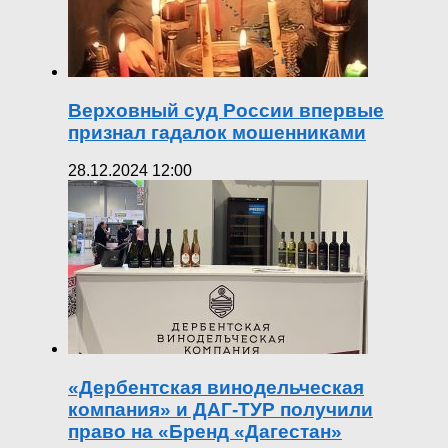
Верховный суд России впервые
признал гадалок мошенниками
28.12.2024 12:00
«Дербентская винодельческая
компания» и ДАГ-ТУР получили
право на «Бренд «Дагестан»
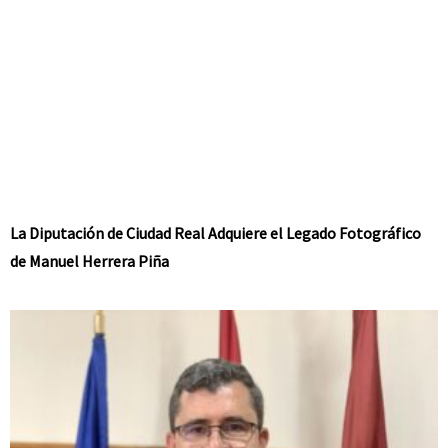
La Diputación de Ciudad Real Adquiere el Legado Fotográfico
de Manuel Herrera Piña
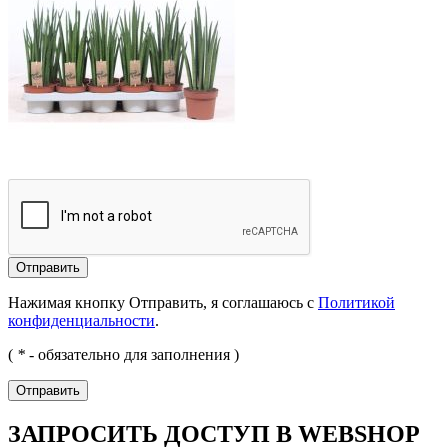
Отправить
Нажимая кнопку Отправить, я соглашаюсь с
Политикой
конфиденциальности
.
(
*
- обязательно для заполнения )
Отправить
ЗАПРОСИТЬ ДОСТУП В WEBSHOP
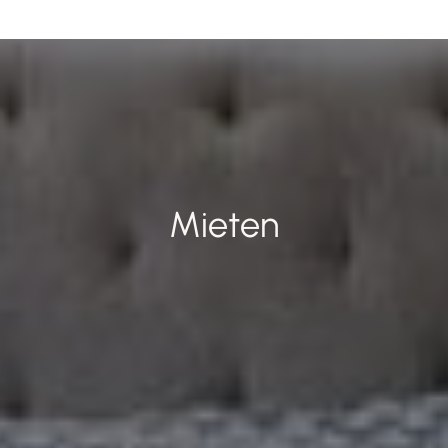
Mieten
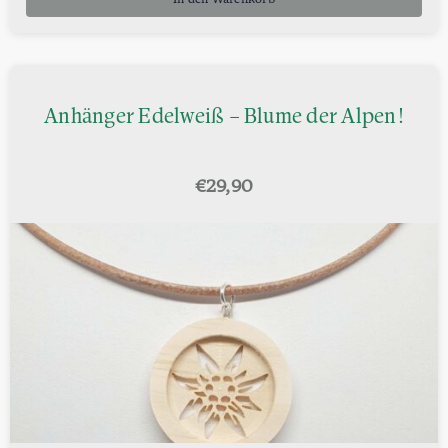
Anhänger Edelweiß – Blume der Alpen!
€
29,90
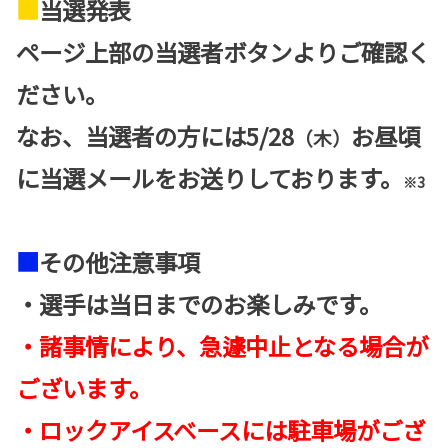
■
当選発表
ページ上部の当選者ボタンよりご確認く
ださい。
なお、当選者の方には5/28
お昼頃
（木）
に当選メールをお送りしております。
※3
■
その他注意事項
・選手は当日までのお楽しみです。
・諸事情により、急遽中止となる場合が
ございます。
・ロックアイスベースには駐車場がござ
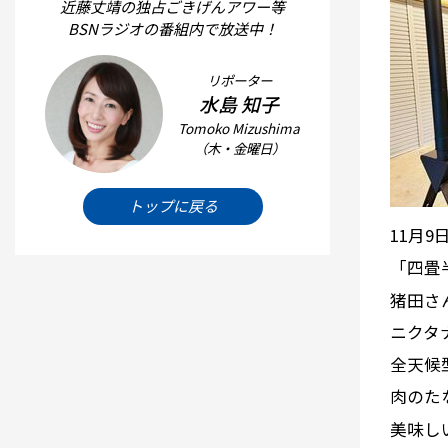
近藤丈靖の独占ごきげんアワー等
BSNラジオの番組内で放送中！
リポーター
水島 知子
Tomoko Mizushima
（木・金曜日）
トップに戻る
11月
「四畳
猪田さ
ニクタ
全天候
肉のた
美味し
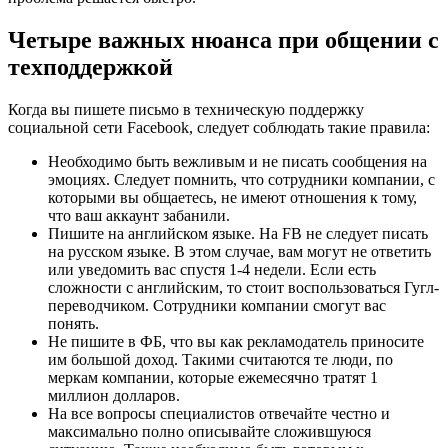
Четыре важных нюанса при общении с
техподдержкой
Когда вы пишете письмо в техническую поддержку
социальной сети Facebook, следует соблюдать такие правила:
Необходимо быть вежливым и не писать сообщения на
эмоциях. Следует помнить, что сотрудники компании, с
которыми вы общаетесь, не имеют отношения к тому,
что ваш аккаунт забанили.
Пишите на английском языке. На FB не следует писать
на русском языке. В этом случае, вам могут не ответить
или уведомить вас спустя 1-4 недели. Если есть
сложности с английским, то стоит воспользоваться Гугл-
переводчиком. Сотрудники компании смогут вас
понять.
Не пишите в ФБ, что вы как рекламодатель приносите
им большой доход. Такими считаются те люди, по
меркам компании, которые ежемесячно тратят 1
миллион долларов.
На все вопросы специалистов отвечайте честно и
максимально полно описывайте сложившуюся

********************

ASSIGNMENT: When you repeat the material above, keep every word exact and leave out the pictures.

RESPONSE TO THIS EXERCISE:
Верховный суд России впервые
признал гадалок мошенниками
28.12.2024 12:00
«Дербентская винодельческая
компания» и ДАГ-ТУР получили
право на «Бренд «Дагестан»
La Diputación de Ciudad Real Adquiere el Legado Fotográfico
de Manuel Herrera Piña
Отправить
Нажимая кнопку Отправить, я соглашаюсь с
Политикой
конфиденциальности
.
(
*
- обязательно для заполнения )
Отправить
ЗАПРОСИТЬ ДОСТУП В WEBSHOP
Mieten
Anhänger Edelweiß – Blume der Alpen!
€
29,90
■
当選発表
ページ上部の当選者ボタンよりご確認く
ださい。
なお、当選者の方には5/28
お昼頃
（木）
に当選メールをお送りしております。
※3
■
その他注意事項
・選手は当日までのお楽しみです。
・諸事情により、急遽中止となる場合が
ございます。
・ロックアイスベースには駐車場がござ
近藤丈靖の独占ごきげんアワー等
BSNラジオの番組内で放送中！
リポーター
水島 知子
Tomoko Mizushima
（木・金曜日）
トップに戻る
11月
「四畳
猪田さ
ニクタ
全天候
肉のた
美味し
Четыре важных нюанса при общении с
техподдержкой
Когда вы пишете письмо в техническую поддержку
социальной сети Facebook, следует соблюдать такие правила:
Необходимо быть вежливым и не писать сообщения на
эмоциях. Следует помнить, что сотрудники компании, с
которыми вы общаетесь, не имеют отношения к тому,
что ваш аккаунт забанили.
Пишите на английском языке. На FB не следует писать
на русском языке. В этом случае, вам могут не ответить
или уведомить вас спустя 1-4 недели. Если есть
сложности с английским, то стоит воспользоваться Гугл-
переводчиком. Сотрудники компании смогут вас
понять.
Не пишите в ФБ, что вы как рекламодатель приносите
им большой доход. Такими считаются те люди, по
меркам компании, которые ежемесячно тратят 1
миллион долларов.
На все вопросы специалистов отвечайте честно и
максимально полно описывайте сложившуюся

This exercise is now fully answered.